* _Given task_
Report how many lines in the rows below contain the string "first", treating uppercase and lowercase as different. Reply with the number alone.

* _Given information_
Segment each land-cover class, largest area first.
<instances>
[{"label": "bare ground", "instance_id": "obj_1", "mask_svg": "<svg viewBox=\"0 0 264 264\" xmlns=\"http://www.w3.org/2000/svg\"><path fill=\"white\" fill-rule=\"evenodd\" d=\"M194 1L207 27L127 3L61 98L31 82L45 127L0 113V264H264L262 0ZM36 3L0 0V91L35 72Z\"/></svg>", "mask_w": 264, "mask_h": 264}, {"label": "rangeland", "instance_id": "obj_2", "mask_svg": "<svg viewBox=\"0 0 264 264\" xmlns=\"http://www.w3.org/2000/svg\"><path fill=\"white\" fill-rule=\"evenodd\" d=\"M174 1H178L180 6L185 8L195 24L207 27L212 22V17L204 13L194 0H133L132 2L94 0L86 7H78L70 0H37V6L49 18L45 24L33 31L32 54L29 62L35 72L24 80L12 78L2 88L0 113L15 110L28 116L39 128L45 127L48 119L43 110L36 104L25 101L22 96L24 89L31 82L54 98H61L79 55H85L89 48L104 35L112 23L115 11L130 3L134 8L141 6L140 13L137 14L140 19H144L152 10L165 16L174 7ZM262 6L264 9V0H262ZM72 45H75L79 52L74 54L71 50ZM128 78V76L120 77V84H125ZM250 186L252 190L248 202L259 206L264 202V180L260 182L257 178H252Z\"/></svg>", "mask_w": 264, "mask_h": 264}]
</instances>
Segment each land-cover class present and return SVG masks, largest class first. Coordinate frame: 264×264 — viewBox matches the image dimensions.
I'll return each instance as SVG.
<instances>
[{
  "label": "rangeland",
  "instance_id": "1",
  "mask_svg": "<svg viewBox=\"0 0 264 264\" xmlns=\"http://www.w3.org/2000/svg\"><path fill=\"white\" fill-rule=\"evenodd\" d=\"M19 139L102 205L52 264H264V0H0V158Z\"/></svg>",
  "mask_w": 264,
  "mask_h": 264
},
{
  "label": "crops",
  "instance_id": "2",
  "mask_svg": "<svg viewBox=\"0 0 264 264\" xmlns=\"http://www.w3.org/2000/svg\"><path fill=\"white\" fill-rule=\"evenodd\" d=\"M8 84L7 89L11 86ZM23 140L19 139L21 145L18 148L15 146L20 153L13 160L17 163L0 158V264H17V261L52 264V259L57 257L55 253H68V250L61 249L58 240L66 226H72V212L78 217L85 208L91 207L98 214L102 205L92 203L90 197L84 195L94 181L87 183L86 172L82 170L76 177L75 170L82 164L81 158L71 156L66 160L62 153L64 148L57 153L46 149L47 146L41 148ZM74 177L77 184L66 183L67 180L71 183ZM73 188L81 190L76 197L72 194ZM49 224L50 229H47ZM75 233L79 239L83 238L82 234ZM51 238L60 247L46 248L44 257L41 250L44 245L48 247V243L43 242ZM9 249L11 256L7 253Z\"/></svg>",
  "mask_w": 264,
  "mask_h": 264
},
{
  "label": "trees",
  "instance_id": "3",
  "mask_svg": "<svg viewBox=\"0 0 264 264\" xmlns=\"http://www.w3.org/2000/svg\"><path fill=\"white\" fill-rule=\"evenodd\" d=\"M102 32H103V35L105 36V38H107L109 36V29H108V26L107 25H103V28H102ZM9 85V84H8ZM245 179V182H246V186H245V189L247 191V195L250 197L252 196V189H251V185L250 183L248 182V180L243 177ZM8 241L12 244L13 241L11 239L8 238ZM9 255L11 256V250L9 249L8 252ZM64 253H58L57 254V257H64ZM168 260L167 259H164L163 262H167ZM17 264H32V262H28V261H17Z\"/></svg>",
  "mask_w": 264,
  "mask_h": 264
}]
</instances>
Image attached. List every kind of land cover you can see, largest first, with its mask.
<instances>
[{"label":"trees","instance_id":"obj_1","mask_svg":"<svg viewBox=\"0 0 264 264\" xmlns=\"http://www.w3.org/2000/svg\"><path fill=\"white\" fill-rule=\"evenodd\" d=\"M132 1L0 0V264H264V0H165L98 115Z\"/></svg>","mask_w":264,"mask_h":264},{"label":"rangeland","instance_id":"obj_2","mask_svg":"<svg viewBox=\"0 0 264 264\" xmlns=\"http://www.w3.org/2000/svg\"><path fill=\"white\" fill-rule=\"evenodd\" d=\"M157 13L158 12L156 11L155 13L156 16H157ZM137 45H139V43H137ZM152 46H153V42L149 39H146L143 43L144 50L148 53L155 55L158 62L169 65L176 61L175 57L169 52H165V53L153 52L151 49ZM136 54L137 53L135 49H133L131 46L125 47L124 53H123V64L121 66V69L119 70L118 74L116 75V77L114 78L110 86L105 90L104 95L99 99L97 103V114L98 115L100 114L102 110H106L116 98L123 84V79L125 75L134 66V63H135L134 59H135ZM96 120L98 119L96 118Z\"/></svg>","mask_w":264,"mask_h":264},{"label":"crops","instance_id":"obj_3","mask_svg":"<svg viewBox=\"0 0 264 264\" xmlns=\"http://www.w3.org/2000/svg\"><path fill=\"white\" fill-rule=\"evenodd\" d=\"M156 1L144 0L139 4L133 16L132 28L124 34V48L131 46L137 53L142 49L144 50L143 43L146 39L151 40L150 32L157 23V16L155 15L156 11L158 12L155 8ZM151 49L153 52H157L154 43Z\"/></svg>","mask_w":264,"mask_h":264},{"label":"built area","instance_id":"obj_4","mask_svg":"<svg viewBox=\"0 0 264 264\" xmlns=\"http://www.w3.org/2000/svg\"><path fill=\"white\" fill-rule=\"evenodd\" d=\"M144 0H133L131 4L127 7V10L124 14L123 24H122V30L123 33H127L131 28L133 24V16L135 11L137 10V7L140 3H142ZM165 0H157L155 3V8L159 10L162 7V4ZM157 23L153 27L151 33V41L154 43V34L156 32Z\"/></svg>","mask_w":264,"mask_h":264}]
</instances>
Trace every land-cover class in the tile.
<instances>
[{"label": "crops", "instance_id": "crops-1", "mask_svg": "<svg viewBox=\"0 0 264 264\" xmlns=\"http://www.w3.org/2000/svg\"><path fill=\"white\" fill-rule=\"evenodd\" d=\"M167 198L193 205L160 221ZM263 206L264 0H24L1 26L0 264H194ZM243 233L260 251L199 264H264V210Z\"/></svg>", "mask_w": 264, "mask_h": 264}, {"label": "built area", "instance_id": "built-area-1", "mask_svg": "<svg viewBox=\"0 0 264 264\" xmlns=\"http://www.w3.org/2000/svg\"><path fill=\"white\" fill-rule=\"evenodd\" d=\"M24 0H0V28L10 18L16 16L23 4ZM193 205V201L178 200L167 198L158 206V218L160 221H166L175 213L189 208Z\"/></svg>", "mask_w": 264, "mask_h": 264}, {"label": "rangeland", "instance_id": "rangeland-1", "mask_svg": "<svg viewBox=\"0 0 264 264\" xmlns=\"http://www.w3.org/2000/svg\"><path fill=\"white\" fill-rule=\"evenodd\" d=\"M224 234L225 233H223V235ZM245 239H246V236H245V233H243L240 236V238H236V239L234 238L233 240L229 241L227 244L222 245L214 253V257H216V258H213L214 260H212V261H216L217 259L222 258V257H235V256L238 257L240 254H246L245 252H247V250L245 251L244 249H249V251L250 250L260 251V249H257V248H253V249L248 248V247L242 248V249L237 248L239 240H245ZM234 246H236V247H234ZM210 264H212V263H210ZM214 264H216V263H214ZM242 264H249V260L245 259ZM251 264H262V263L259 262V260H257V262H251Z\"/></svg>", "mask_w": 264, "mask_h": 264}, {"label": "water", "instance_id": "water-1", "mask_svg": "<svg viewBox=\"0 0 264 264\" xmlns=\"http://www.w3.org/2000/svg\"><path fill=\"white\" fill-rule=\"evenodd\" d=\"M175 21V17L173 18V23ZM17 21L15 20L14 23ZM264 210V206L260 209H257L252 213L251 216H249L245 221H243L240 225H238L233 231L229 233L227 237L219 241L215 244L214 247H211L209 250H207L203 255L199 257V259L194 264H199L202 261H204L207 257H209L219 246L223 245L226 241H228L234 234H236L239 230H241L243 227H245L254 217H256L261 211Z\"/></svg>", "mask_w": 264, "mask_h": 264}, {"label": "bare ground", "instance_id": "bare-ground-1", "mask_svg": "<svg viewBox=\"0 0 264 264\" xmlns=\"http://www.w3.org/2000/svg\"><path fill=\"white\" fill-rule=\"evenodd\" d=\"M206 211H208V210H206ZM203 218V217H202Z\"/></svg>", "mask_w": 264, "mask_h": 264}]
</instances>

* _Exercise result_
3